→ **Job item**: Below are some records. Print all of them exactly as they appear.

→ **Records provided**:
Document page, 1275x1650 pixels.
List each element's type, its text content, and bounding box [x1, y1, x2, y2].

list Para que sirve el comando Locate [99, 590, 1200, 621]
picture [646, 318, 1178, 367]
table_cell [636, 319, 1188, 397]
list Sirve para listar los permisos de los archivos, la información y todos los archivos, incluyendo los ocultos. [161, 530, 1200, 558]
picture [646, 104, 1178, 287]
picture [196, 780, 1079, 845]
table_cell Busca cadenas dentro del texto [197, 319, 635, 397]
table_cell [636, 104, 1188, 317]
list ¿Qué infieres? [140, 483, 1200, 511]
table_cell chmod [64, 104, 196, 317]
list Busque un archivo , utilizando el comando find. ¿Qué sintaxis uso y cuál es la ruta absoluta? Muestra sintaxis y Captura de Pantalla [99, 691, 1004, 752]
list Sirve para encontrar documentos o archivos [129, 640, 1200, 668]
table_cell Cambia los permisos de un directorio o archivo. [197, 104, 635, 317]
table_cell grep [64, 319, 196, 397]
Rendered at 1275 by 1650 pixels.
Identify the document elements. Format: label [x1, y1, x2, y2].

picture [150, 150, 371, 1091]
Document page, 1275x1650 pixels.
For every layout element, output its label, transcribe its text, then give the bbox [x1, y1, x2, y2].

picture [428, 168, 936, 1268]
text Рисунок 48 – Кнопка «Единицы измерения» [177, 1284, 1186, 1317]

→ **Response area**:
Document page, 1275x1650 pixels.
List each element's type, its text content, and bounding box [x1, y1, x2, y2].

list Para que sirve el comando Locate [99, 590, 1200, 621]
picture [646, 318, 1178, 367]
table_cell [636, 319, 1188, 397]
list Sirve para listar los permisos de los archivos, la información y todos los archivos, incluyendo los ocultos. [161, 530, 1200, 558]
picture [646, 104, 1178, 287]
picture [196, 780, 1079, 845]
table_cell Busca cadenas dentro del texto [197, 319, 635, 397]
table_cell [636, 104, 1188, 317]
list ¿Qué infieres? [140, 483, 1200, 511]
table_cell chmod [64, 104, 196, 317]
list Busque un archivo , utilizando el comando find. ¿Qué sintaxis uso y cuál es la ruta absoluta? Muestra sintaxis y Captura de Pantalla [99, 691, 1004, 752]
list Sirve para encontrar documentos o archivos [129, 640, 1200, 668]
table_cell Cambia los permisos de un directorio o archivo. [197, 104, 635, 317]
table_cell grep [64, 319, 196, 397]
Rendered at 1275 by 1650 pixels.
Identify the document elements. Format: label [x1, y1, x2, y2].

picture [150, 150, 371, 1091]
Document page, 1275x1650 pixels.
For every layout element, output its label, transcribe its text, then give the bbox [x1, y1, x2, y2].

picture [428, 168, 936, 1268]
text Рисунок 48 – Кнопка «Единицы измерения» [177, 1284, 1186, 1317]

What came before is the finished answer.